### Task to complete
In the records, swap each "normalizing flows" for "flow-based models" from the line with "tensorflow-probability (for normalizing" to the line with "#### Material", and change nothing else. Give back only those lines, without the pictures.

Saved entries:
Segment Open
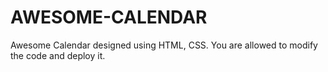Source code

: # AWESOME-CALENDAR
Awesome Calendar designed using HTML, CSS. You are allowed to modify the code and deploy it.
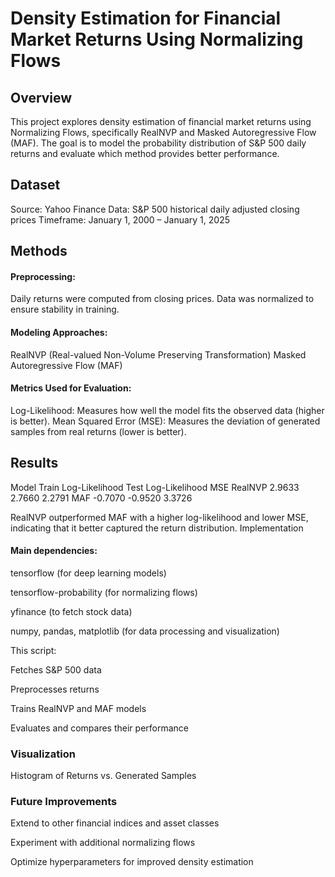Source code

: # Density Estimation for Financial Market Returns Using Normalizing Flows
## Overview
This project explores density estimation of financial market returns using Normalizing Flows, specifically RealNVP and Masked Autoregressive Flow (MAF). The goal is to model the probability distribution of S&P 500 daily returns and evaluate which method provides better performance.

## Dataset
Source: Yahoo Finance
Data: S&P 500 historical daily adjusted closing prices
Timeframe: January 1, 2000 – January 1, 2025
## Methods
#### Preprocessing:

Daily returns were computed from closing prices.
Data was normalized to ensure stability in training.
#### Modeling Approaches:

RealNVP (Real-valued Non-Volume Preserving Transformation)
Masked Autoregressive Flow (MAF)
#### Metrics Used for Evaluation:

Log-Likelihood: Measures how well the model fits the observed data (higher is better).
Mean Squared Error (MSE): Measures the deviation of generated samples from real returns (lower is better).
## Results
Model      Train Log-Likelihood      Test Log-Likelihood      MSE
RealNVP      2.9633                      2.7660               2.2791
MAF	        -0.7070	                    -0.9520	              3.3726

RealNVP outperformed MAF with a higher log-likelihood and lower MSE, indicating that it better captured the return distribution.
Implementation

#### Main dependencies:
tensorflow (for deep learning models) 

tensorflow-probability (for normalizing flows)

yfinance (to fetch stock data)

numpy, pandas, matplotlib (for data processing and visualization)

This script:

Fetches S&P 500 data

Preprocesses returns

Trains RealNVP and MAF models

Evaluates and compares their performance

### Visualization
Histogram of Returns vs. Generated Samples

### Future Improvements
Extend to other financial indices and asset classes

Experiment with additional normalizing flows

Optimize hyperparameters for improved density estimation
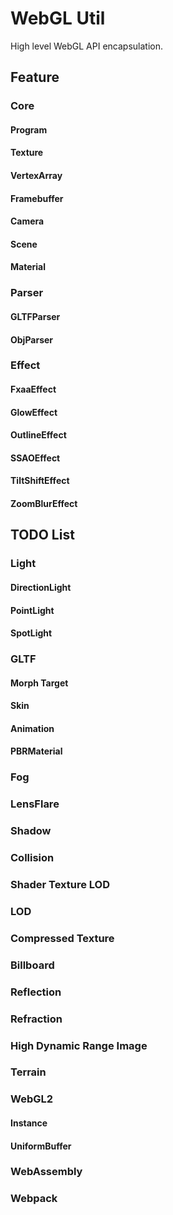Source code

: # WebGL Util
High level WebGL API encapsulation.

## Feature

### Core
#### Program
#### Texture
#### VertexArray
#### Framebuffer
#### Camera
#### Scene
#### Material

### Parser
#### GLTFParser
#### ObjParser

### Effect
#### FxaaEffect
#### GlowEffect
#### OutlineEffect
#### SSAOEffect
#### TiltShiftEffect
#### ZoomBlurEffect


## TODO List

### Light
#### DirectionLight
#### PointLight
#### SpotLight

### GLTF
#### Morph Target
#### Skin
#### Animation
#### PBRMaterial

### Fog
### LensFlare
### Shadow
### Collision
### Shader Texture LOD
### LOD
### Compressed Texture
### Billboard
### Reflection
### Refraction
### High Dynamic Range Image
### Terrain

### WebGL2
#### Instance
#### UniformBuffer

### WebAssembly
### Webpack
Segment Closed
### Reply to the exercise
tensorflow-probability (for flow-based models)

yfinance (to fetch stock data)

numpy, pandas, matplotlib (for data processing and visualization)

This script:

Fetches S&P 500 data

Preprocesses returns

Trains RealNVP and MAF models

Evaluates and compares their performance

### Visualization
Histogram of Returns vs. Generated Samples

### Future Improvements
Extend to other financial indices and asset classes

Experiment with additional flow-based models

Optimize hyperparameters for improved density estimation
Source code

: # WebGL Util
High level WebGL API encapsulation.

## Feature

### Core
#### Program
#### Texture
#### VertexArray
#### Framebuffer
#### Camera
#### Scene
#### Material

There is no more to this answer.